Marathon Petroleum Corp (NYSE: MPC) reported on Tuesday higher-than-expected earnings and revenues for the first quarter despite lower refining margins and profits compared to the same period last year.
Top U.S. refiner Marathon Petroleum beat first-quarter
profit estimates on Tuesday, as demand for refined products remained at high
levels and global fuel supplies tightened due to refinery maintenance
activities and disruptions in Russia.
The refiner also announced a $5 billion increase to its
share repurchase authorization.
Heavy refinery maintenance work during the quarter and
outages at Russian refineries following Ukrainian drone attacks reduced fuel
supplies to global markets.
Demand for fuel remained stable. U.S. product supplied, a
proxy for demand, averaged at 20.10 million barrels per day (bpd) at the end of
March, compared with 19.7 million bpd a year earlier, according to U.S. Energy
Information Administration data.
Marathon said it completed $648 million of planned
turnaround activity in the reported quarter, the highest level in the company's
history.
Turnarounds lowered utilization to 82%, which contributed to
refining operating costs per barrel of $6.14 during the first quarter.

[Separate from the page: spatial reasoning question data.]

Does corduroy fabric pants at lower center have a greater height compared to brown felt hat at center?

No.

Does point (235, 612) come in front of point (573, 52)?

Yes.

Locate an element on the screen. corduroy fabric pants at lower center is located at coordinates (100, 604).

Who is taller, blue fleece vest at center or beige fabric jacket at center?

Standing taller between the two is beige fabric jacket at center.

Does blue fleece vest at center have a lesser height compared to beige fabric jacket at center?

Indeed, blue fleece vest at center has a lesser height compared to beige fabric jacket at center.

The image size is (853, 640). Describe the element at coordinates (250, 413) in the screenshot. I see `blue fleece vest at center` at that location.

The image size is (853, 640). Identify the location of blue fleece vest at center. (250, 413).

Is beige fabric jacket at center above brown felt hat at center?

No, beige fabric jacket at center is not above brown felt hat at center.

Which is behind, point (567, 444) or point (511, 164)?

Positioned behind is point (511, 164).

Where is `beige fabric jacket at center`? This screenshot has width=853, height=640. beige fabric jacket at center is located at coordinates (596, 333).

Its total throughput was 2.7 million bpd in the
January-March quarter, compared with 2.8 million bpd a year earlier. For the
second quarter, Marathon expects total refinery throughput of 2.97 million bpd.

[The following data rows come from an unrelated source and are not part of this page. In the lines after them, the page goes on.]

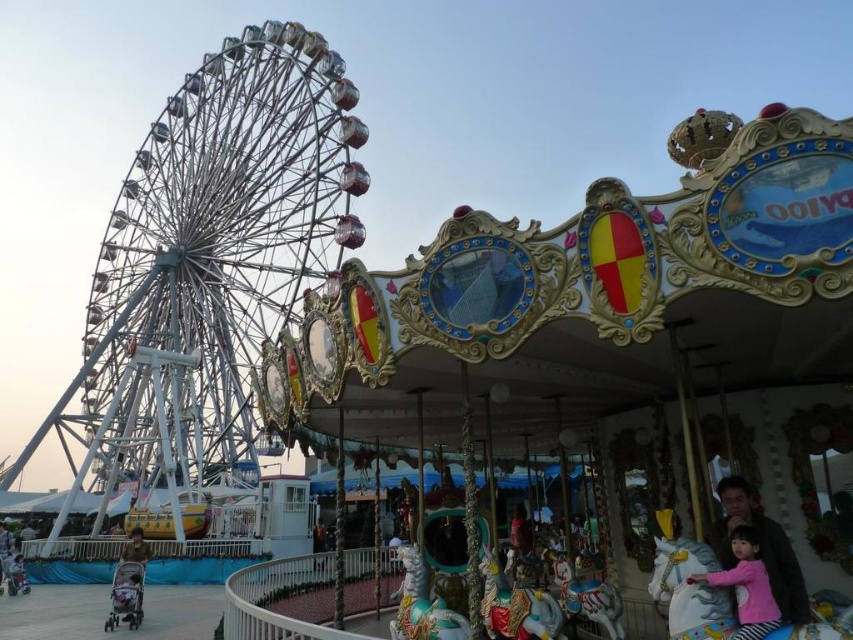
Is white metallic ferris wheel at left positioned in front of pink fabric at center?

No, it is not.

Is white metallic ferris wheel at left taller than pink fabric at center?

Yes, white metallic ferris wheel at left is taller than pink fabric at center.

Locate an element on the screen. This screenshot has width=853, height=640. white metallic ferris wheel at left is located at coordinates (216, 257).

Who is more forward, (x=802, y=608) or (x=735, y=630)?

Point (x=735, y=630) is in front.

Which is behind, point (772, 557) or point (770, 598)?

The point (772, 557) is more distant.

Does point (729, 554) come behind point (689, 576)?

That is True.

Image resolution: width=853 pixels, height=640 pixels. In order to click on pink fabric at center in this screenshot , I will do `click(761, 547)`.

Is point (187, 163) positioned before point (747, 552)?

No, (187, 163) is further to viewer.

Is white metallic ferris wheel at left to the right of matte pink dress at center from the viewer's perspective?

No, white metallic ferris wheel at left is not to the right of matte pink dress at center.

Find the location of a particular element. white metallic ferris wheel at left is located at coordinates (216, 257).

Refining and marketing margin fell over 27% to $18.99 per
barrel for the first quarter, compared with a year earlier, the biggest U.S.
refiner by volume said.
The beat is not big enough to create a "wow"
factor, said analysts at Scotiabank.
"Turnaround expense came in higher than guidance
suggesting the turnaround did not proceed as smoothly as hoped,"
Scotiabank added.
Margins and profits of U.S. refiners have normalized after
hitting sky-high levels in 2022, when Russia's invasion of Ukraine disrupted
crude supplies.
The refiner posted net income of $2.58 per share, for the
three months ended March 31, topping average analysts' estimate of $2.42 per
share.
It reported a profit of $6.09 per share a year earlier.